_PROBLEMS TO SOLVE_
A: In the text on the film Reindeer Games, who composed the music?
B: Show every line of the rows below that contains the string "value".

_READING TEXT_
================================
- Theatrical release poster
- Directed by: John Frankenheimer
- Written by: Ehren Kruger
- Produced by: Marty Katz; Bob Weinstein; Chris Moore;
- Starring: Ben Affleck; Gary Sinise; Charlize Theron;
- Cinematography: Alan Caso
- Edited by: Antony Gibbs; Michael Kahn;
- Music by: Alan Silvestri
- Production company: Dimension Films
- Distributed by: Miramax Films
- Release date: February 25, 2000;
- Running time: 104 minutes
- Country: United States
- Language: English
- Budget: $42 million
- Box office: $32.2 million

= Reindeer Games =

2000 film by John Frankenheimer

Reindeer Games (also released under the title Deception) is a 2000 American action thriller film directed by John Frankenheimer, written by Ehren Kruger, and starring Ben Affleck, Gary Sinise and Charlize Theron. The plot centers on an ex-convict (Affleck) who assumes his deceased cellmate's identity and becomes entangled in a heist targeting a casino in Michigan's Upper Peninsula.
================================
_STUDY MATERIAL_
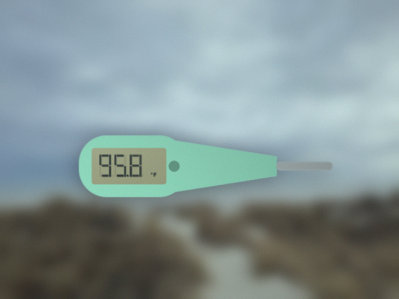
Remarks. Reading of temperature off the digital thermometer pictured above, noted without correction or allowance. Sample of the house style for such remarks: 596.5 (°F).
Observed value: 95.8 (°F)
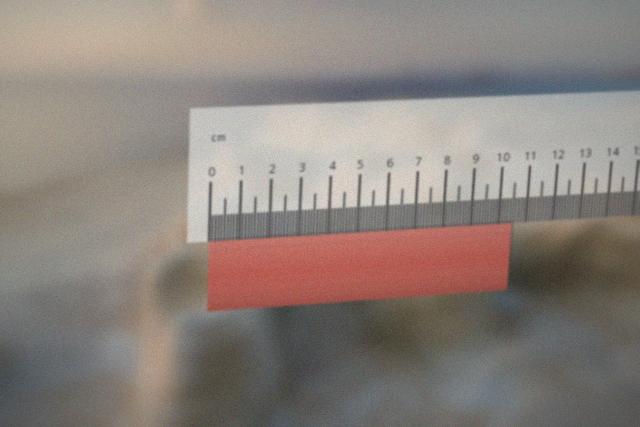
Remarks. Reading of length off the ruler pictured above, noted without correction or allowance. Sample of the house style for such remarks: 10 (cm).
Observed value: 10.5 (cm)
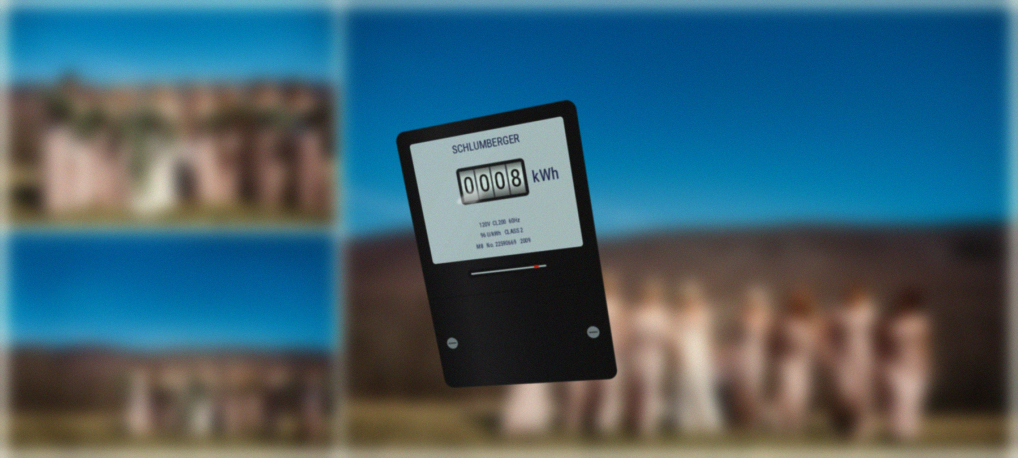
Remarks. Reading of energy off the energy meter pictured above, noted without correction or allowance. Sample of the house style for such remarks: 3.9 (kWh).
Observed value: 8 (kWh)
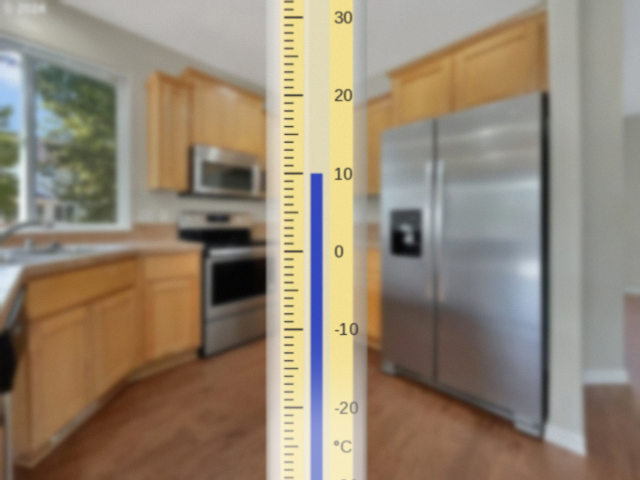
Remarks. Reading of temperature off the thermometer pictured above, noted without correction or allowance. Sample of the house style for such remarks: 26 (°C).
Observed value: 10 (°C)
================================
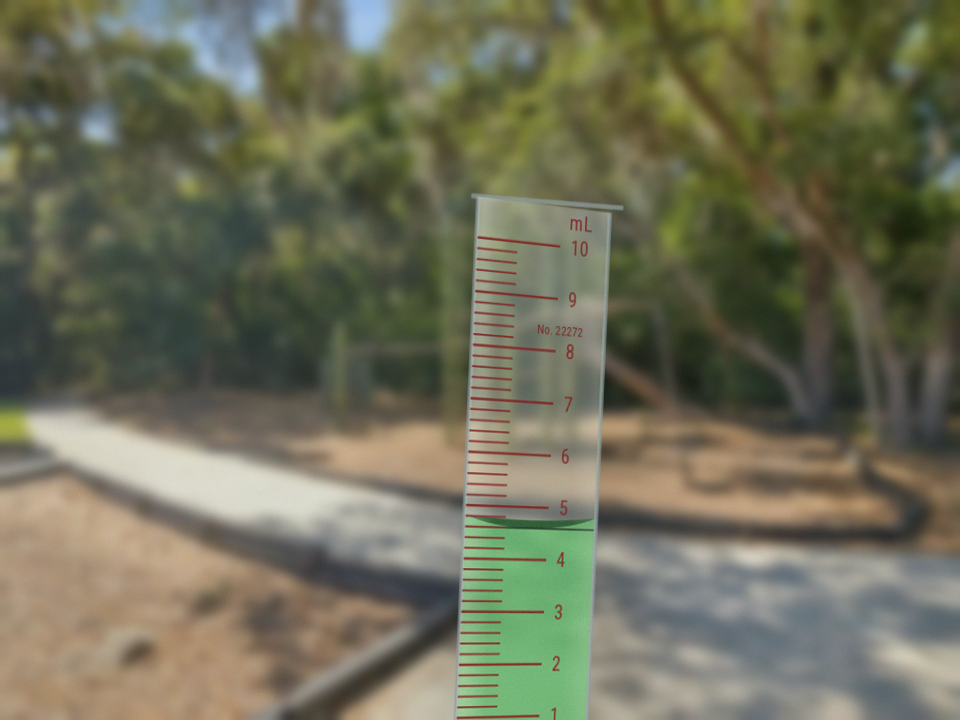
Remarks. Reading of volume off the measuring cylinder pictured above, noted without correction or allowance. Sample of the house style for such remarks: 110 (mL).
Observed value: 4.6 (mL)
================================
_SOLUTION LIST_
A: Alan Silvestri

B:
Observed value: 95.8 (°F)
Observed value: 10.5 (cm)
Observed value: 8 (kWh)
Observed value: 10 (°C)
Observed value: 4.6 (mL)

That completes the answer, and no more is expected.